----- TEKS BACAAN

Pura Giri Kusuma

Berdasarkan petunjuk Lontar Purana Wana Sari, koleksi Bapak Ketut Sudarsana, yang terdiri dari 9 lembar, yang berbahasa Bali Kawi, ada disebutkan tentang pendirian Pura Giri Kusuma.

Lontar

Diceritrakan ada orang  atau kelompok orang yang tinggal di sebelah selatan Alas Sari yang merupakan keturunan dari Mpu Gnijaya, wilayah tempat tinggalnya belum mempunyai nama. Pada suatu ketika mereka datang ke Alas Sari dengan tujuan untuk berburu, tiba-tiba hujan lebat dan terjadi gempa yang dasyat, hampir-hampir menemui ajalnya. Setelah itu ada sabda dari langit, agar mereka mendirikan palinggih Hyang Lingga Bhuwana pada tempat tinggalnya, beliau juga bergelar Hyang Siwa Natha.

Setelah berselang lama lalu mendirikan parhyangan yang diberi nama Pura Giri Kusuma, stana Bhatara Hyang Tohlangkir. Bangunannya berbentuk Candi, stana Hyang Siwa dan wilayah tempat tinggal itu disebut Singhasari. Setelah bangunan itu selesai lalu dibuatkan upacara Bhuta Yadnya dan Dewa Yadnya, pada hari Purnama, sasih Kapat, tahun Saka 1283 ( agni = 3; asta = 8; srenggi = 2; bhumi = 1).

----------
----- DATA UNTUK DIPERIKSA

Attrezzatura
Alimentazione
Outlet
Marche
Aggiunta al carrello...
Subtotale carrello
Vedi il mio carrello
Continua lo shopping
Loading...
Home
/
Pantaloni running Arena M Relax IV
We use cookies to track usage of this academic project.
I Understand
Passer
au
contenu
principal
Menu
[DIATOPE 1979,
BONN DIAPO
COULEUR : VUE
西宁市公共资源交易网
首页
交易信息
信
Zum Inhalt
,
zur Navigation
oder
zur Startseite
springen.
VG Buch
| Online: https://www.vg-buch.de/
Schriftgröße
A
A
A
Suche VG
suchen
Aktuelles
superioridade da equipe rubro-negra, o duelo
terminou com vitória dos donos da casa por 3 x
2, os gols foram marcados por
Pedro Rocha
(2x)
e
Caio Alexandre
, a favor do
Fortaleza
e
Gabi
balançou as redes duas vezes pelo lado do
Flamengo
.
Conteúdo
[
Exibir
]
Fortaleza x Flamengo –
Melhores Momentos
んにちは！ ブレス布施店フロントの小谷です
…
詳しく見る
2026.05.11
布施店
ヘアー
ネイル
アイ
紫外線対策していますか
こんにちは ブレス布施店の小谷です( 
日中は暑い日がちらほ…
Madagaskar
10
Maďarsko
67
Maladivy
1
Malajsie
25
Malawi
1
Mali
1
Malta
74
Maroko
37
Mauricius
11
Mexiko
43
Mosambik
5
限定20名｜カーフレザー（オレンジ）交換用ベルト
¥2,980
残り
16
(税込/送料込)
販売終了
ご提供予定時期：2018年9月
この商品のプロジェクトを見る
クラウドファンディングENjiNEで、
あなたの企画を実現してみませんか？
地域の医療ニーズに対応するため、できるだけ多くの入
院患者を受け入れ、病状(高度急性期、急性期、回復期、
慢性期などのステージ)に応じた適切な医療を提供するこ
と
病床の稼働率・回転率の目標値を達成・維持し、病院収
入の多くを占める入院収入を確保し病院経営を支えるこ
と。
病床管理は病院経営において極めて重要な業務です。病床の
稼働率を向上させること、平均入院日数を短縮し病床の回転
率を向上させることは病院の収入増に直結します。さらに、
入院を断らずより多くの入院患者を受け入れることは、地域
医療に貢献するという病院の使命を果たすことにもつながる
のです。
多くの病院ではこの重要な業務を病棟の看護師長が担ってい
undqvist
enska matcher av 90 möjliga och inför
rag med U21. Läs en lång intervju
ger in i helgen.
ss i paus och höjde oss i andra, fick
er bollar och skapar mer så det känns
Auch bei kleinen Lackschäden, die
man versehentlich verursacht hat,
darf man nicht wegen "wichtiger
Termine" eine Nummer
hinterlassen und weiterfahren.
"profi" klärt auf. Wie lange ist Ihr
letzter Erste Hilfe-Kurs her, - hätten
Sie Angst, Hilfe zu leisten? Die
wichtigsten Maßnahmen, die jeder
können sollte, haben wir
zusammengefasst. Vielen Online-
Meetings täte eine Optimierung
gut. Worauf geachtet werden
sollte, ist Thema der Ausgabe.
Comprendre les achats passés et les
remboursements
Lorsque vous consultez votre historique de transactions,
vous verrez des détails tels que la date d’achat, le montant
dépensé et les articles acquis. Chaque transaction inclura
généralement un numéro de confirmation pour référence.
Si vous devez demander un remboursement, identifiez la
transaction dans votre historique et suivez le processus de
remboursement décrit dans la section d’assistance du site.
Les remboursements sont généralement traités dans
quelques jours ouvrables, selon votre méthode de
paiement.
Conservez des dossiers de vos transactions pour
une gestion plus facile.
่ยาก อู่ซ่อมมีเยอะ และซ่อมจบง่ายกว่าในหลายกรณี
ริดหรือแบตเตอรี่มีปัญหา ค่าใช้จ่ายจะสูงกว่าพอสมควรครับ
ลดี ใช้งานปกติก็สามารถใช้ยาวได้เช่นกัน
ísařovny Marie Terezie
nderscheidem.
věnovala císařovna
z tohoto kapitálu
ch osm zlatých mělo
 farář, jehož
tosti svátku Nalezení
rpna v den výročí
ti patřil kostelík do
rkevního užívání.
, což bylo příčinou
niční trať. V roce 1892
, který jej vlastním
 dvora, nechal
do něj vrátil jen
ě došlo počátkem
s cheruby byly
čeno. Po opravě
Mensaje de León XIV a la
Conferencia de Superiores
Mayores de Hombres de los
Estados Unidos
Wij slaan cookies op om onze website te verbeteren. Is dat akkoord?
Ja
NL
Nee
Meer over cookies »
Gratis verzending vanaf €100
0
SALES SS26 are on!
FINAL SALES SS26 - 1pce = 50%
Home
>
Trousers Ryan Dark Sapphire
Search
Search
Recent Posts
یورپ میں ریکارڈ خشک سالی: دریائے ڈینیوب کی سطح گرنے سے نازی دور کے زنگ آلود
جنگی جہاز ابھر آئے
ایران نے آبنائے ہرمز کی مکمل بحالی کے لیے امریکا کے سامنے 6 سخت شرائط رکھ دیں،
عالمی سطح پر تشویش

----------

| TUGAS |
Tulis ulang bagian teks tentang Pura Giri Kusuma yang diawali kata-kata "Berdasarkan petunjuk Lontar" dan diakhiri "Hyang Siwa Natha.". Ganti "Alas Sari" dengan "Hutan Sari". Jawablah hanya berdasarkan teks tentang Pura Giri Kusuma.

| JAWABAN LATIHAN |
Berdasarkan petunjuk Lontar Purana Wana Sari, koleksi Bapak Ketut Sudarsana, yang terdiri dari 9 lembar, yang berbahasa Bali Kawi, ada disebutkan tentang pendirian Pura Giri Kusuma.

Lontar

Diceritrakan ada orang  atau kelompok orang yang tinggal di sebelah selatan Hutan Sari yang merupakan keturunan dari Mpu Gnijaya, wilayah tempat tinggalnya belum mempunyai nama. Pada suatu ketika mereka datang ke Hutan Sari dengan tujuan untuk berburu, tiba-tiba hujan lebat dan terjadi gempa yang dasyat, hampir-hampir menemui ajalnya. Setelah itu ada sabda dari langit, agar mereka mendirikan palinggih Hyang Lingga Bhuwana pada tempat tinggalnya, beliau juga bergelar Hyang Siwa Natha.